▶ [Your objective]:
For each record, copy the text exactly and omit any picture it holds.

Records from a dataset:
= = =

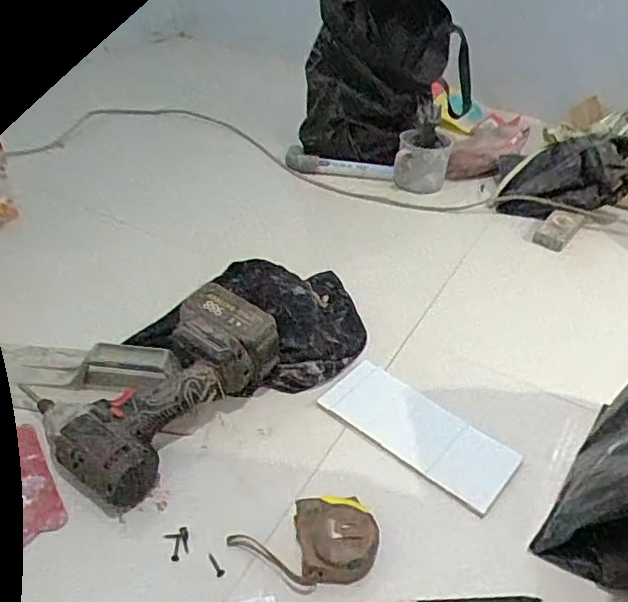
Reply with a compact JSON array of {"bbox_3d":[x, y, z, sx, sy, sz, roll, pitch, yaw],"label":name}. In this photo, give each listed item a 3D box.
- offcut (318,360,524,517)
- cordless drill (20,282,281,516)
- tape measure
[{"bbox_3d":[0.116,0.143,0.648,0.209,0.008,0.095,31,48,26],"label":"offcut"},{"bbox_3d":[-0.158,0.097,0.626,0.140,0.090,0.258,28,55,31],"label":"cordless drill"},{"bbox_3d":[-0.008,0.219,0.519,0.126,0.034,0.071,-3,36,-8],"label":"tape measure"}]

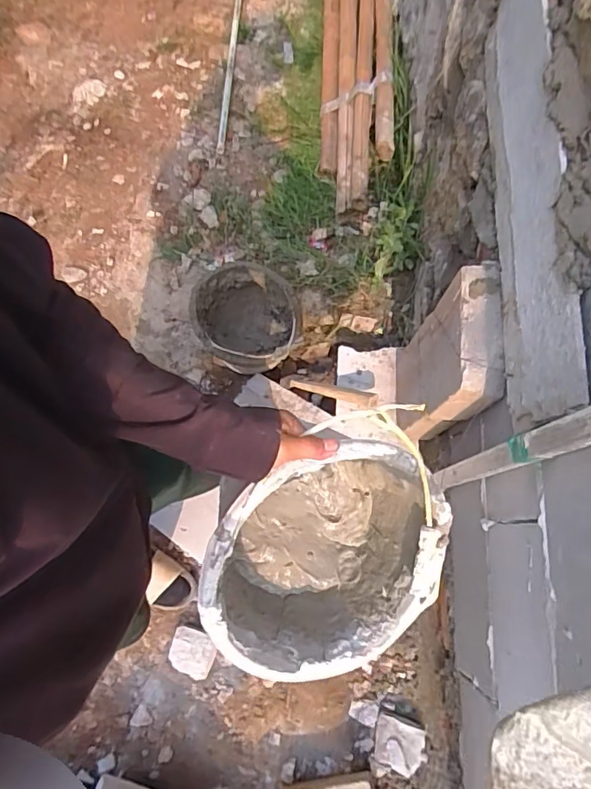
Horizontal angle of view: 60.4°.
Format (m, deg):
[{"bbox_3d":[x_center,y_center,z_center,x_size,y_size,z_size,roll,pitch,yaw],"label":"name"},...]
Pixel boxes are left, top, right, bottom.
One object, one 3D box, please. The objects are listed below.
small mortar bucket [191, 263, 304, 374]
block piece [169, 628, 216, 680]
[{"bbox_3d":[-0.118,-0.172,1.309,0.304,0.187,0.304,-2,60,4],"label":"small mortar bucket"},{"bbox_3d":[-0.243,0.605,1.191,0.106,0.028,0.095,21,76,5],"label":"block piece"}]

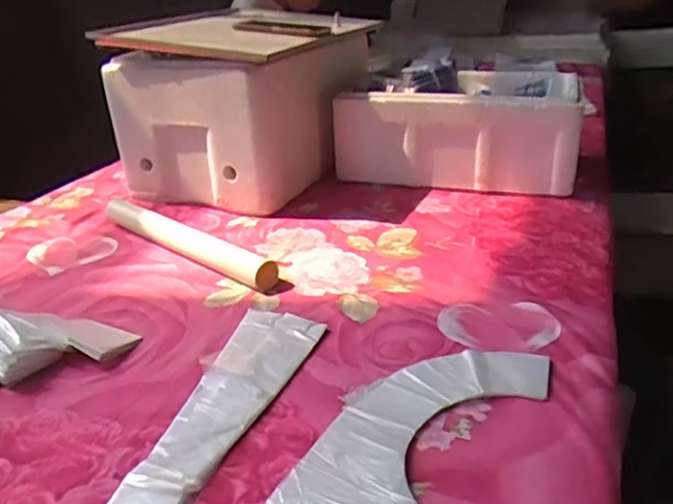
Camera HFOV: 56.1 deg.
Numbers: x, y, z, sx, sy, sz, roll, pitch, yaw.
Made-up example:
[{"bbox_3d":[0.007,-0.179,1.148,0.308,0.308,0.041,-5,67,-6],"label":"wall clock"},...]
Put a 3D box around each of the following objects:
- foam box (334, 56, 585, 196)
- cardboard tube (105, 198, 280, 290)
[{"bbox_3d":[0.223,-0.207,1.120,0.389,0.191,0.245,12,29,26],"label":"foam box"},{"bbox_3d":[-0.219,-0.016,0.872,0.354,0.043,0.038,18,32,35],"label":"cardboard tube"}]

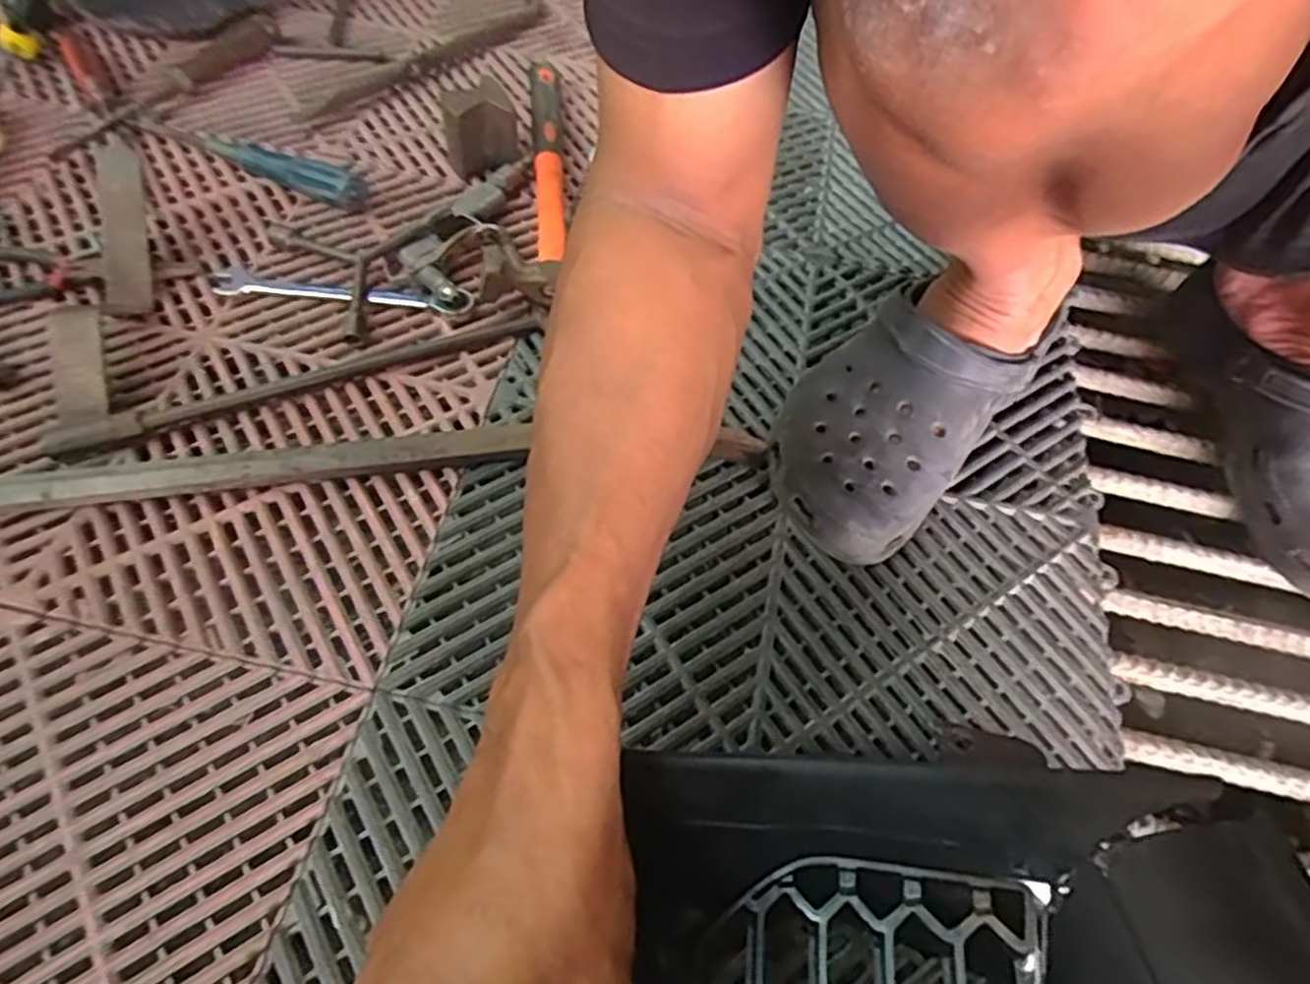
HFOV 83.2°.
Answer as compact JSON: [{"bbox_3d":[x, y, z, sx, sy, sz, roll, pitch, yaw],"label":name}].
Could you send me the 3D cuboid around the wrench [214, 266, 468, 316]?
[{"bbox_3d":[-0.220,-0.143,0.519,0.184,0.013,0.032,5,59,-2],"label":"wrench"}]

= = =

▶ [Task solution]:
Reply with a compact JSON array of {"bbox_3d":[x, y, z, sx, sy, sz, roll, pitch, yaw],"label":name}. In this photo, give each listed item a 3D box.
- offcut (318,360,524,517)
- cordless drill (20,282,281,516)
- tape measure
[{"bbox_3d":[0.116,0.143,0.648,0.209,0.008,0.095,31,48,26],"label":"offcut"},{"bbox_3d":[-0.158,0.097,0.626,0.140,0.090,0.258,28,55,31],"label":"cordless drill"},{"bbox_3d":[-0.008,0.219,0.519,0.126,0.034,0.071,-3,36,-8],"label":"tape measure"}]

Horizontal angle of view: 60.4°.
Format (m, deg):
[{"bbox_3d":[x_center,y_center,z_center,x_size,y_size,z_size,roll,pitch,yaw],"label":"name"},...]
Pixel boxes are left, top, right, bottom.
One object, one 3D box, please. The objects are listed below.
small mortar bucket [191, 263, 304, 374]
block piece [169, 628, 216, 680]
[{"bbox_3d":[-0.118,-0.172,1.309,0.304,0.187,0.304,-2,60,4],"label":"small mortar bucket"},{"bbox_3d":[-0.243,0.605,1.191,0.106,0.028,0.095,21,76,5],"label":"block piece"}]

Camera HFOV: 56.1 deg.
Numbers: x, y, z, sx, sy, sz, roll, pitch, yaw.
Made-up example:
[{"bbox_3d":[0.007,-0.179,1.148,0.308,0.308,0.041,-5,67,-6],"label":"wall clock"},...]
Put a 3D box around each of the following objects:
- foam box (334, 56, 585, 196)
- cardboard tube (105, 198, 280, 290)
[{"bbox_3d":[0.223,-0.207,1.120,0.389,0.191,0.245,12,29,26],"label":"foam box"},{"bbox_3d":[-0.219,-0.016,0.872,0.354,0.043,0.038,18,32,35],"label":"cardboard tube"}]

HFOV 83.2°.
Answer as compact JSON: [{"bbox_3d":[x, y, z, sx, sy, sz, roll, pitch, yaw],"label":name}].
Could you send me the 3D cuboid around the wrench [214, 266, 468, 316]?
[{"bbox_3d":[-0.220,-0.143,0.519,0.184,0.013,0.032,5,59,-2],"label":"wrench"}]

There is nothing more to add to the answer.